Repeat only the lines below that run from the line with "nose: (935, 535)" to the line with "left hip: (108, 126)", ends included; skip every picture.
[[ Source data, beginning ]]
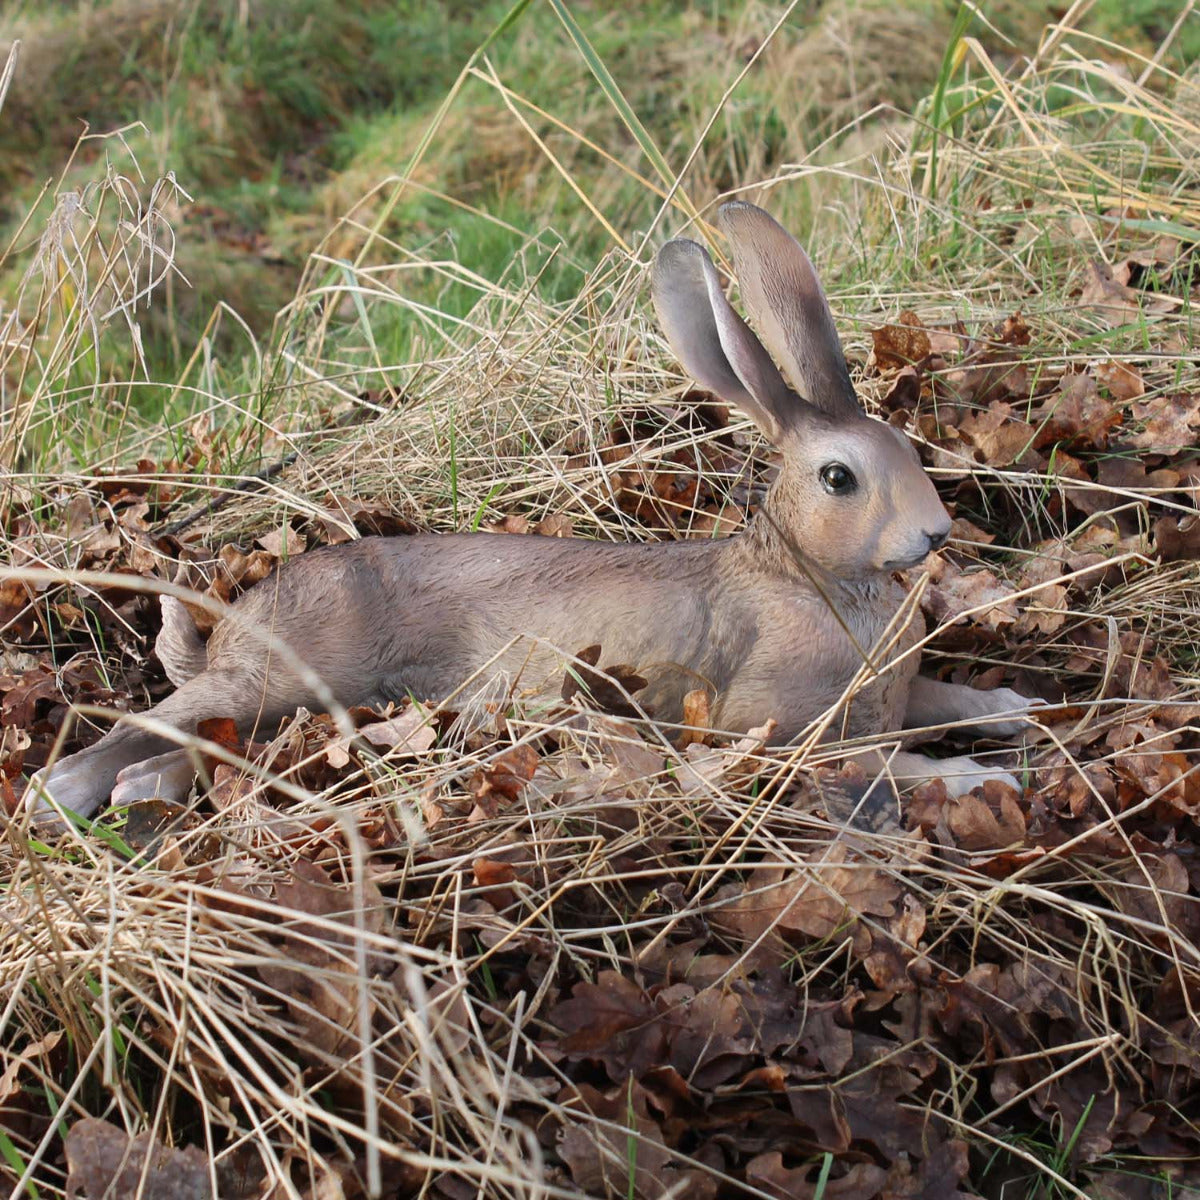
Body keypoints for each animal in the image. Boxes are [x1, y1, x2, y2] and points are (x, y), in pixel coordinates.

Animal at [24, 201, 1042, 825]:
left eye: (908, 448)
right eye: (840, 479)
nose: (935, 535)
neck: (812, 574)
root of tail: (233, 622)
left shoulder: (893, 696)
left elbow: (950, 700)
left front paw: (1016, 709)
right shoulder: (778, 726)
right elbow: (883, 764)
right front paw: (974, 773)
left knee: (182, 752)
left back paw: (133, 796)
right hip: (281, 672)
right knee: (144, 729)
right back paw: (61, 797)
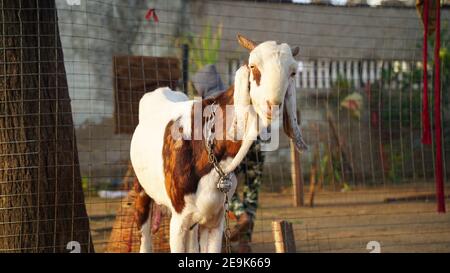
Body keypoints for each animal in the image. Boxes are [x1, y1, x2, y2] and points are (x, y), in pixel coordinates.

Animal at [128, 34, 308, 253]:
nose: (272, 105)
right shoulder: (178, 220)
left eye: (292, 72)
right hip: (141, 191)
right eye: (253, 66)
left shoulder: (216, 219)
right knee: (145, 237)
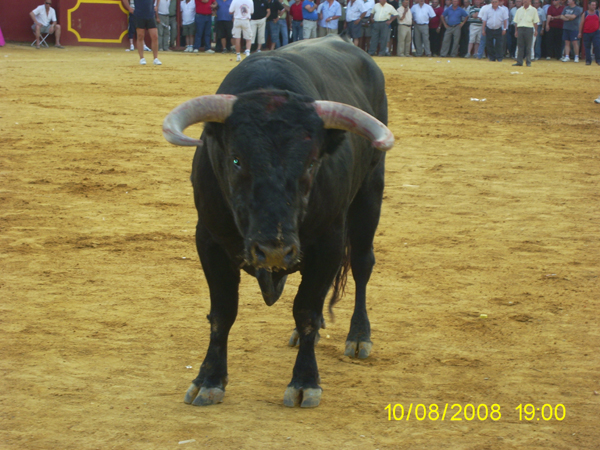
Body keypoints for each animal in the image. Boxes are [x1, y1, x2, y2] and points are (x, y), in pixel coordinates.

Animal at [163, 35, 394, 408]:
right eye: (236, 160)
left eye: (312, 163)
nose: (273, 250)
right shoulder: (209, 240)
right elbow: (223, 312)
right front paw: (208, 379)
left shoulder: (328, 242)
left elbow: (306, 310)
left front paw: (305, 382)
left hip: (370, 194)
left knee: (362, 264)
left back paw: (359, 336)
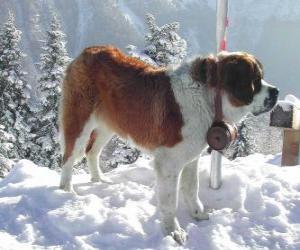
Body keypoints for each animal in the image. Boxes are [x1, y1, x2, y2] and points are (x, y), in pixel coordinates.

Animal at [58, 45, 278, 244]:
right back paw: (67, 191)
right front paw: (173, 232)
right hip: (80, 121)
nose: (276, 91)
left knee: (92, 151)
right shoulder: (168, 163)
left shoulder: (191, 157)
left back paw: (99, 180)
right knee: (68, 156)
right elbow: (170, 200)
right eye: (255, 81)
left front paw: (197, 214)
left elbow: (192, 188)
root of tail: (87, 51)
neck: (208, 96)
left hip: (108, 126)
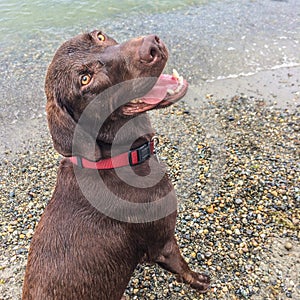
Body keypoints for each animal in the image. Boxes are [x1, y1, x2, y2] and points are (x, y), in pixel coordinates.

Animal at [22, 31, 210, 300]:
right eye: (85, 79)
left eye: (99, 36)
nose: (151, 46)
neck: (117, 158)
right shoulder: (163, 243)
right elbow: (182, 266)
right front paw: (198, 280)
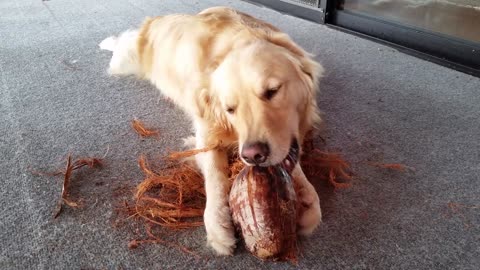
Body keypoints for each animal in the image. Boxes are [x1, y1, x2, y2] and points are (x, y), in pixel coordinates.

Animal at [101, 6, 326, 255]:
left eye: (272, 91)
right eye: (230, 109)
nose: (252, 155)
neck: (240, 38)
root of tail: (155, 20)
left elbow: (297, 169)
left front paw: (307, 196)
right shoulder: (206, 132)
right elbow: (215, 175)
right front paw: (217, 224)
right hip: (128, 59)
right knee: (121, 44)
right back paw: (107, 42)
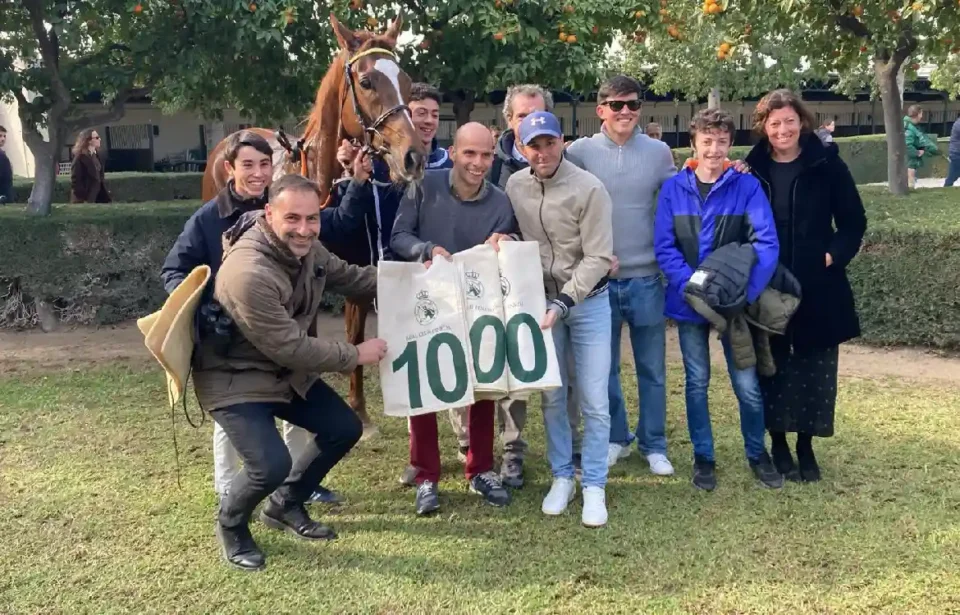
[[ Source data, end ]]
Exercise answer »
nose: (935, 535)
neck: (812, 574)
root of tail: (233, 622)
left shoulder: (893, 696)
left elbow: (950, 700)
left front paw: (1016, 709)
right shoulder: (778, 726)
right elbow: (883, 764)
right front paw: (974, 773)
left knee: (182, 752)
left back paw: (133, 796)
right hip: (281, 672)
right knee: (144, 729)
right back paw: (61, 797)
Body keypoints for each animal in the image. Boxes are [x1, y1, x2, y2] and points are (x, y), in pixel coordinates.

Animal at [128, 34, 308, 253]:
nose: (272, 105)
right shoulder: (178, 220)
left eye: (292, 72)
right hip: (141, 191)
right eye: (253, 66)
left shoulder: (216, 219)
right knee: (145, 237)
Body keypoints for each animal in the image. Boxes are [x1, y1, x2, y2] and points are (x, y), in pixel coordinates.

Animal at [163, 35, 394, 408]:
right eye: (236, 160)
left eye: (312, 163)
nose: (273, 250)
right shoulder: (209, 240)
right elbow: (223, 312)
right front paw: (208, 379)
left shoulder: (328, 242)
left elbow: (306, 310)
left front paw: (305, 382)
left hip: (370, 194)
left knee: (362, 264)
left back paw: (359, 336)
Body keypoints for each animal in the image. Boxes are [x1, y1, x2, y2] and points are (x, y), in pixel coordinates.

Animal at [58, 45, 278, 244]:
right back paw: (67, 191)
right front paw: (173, 232)
right hip: (80, 121)
nose: (276, 91)
left knee: (92, 151)
right shoulder: (168, 163)
left shoulder: (191, 157)
left back paw: (99, 180)
right knee: (68, 156)
right elbow: (170, 200)
right eye: (255, 81)
left front paw: (197, 214)
left elbow: (192, 188)
root of tail: (87, 51)
neck: (208, 96)
left hip: (108, 126)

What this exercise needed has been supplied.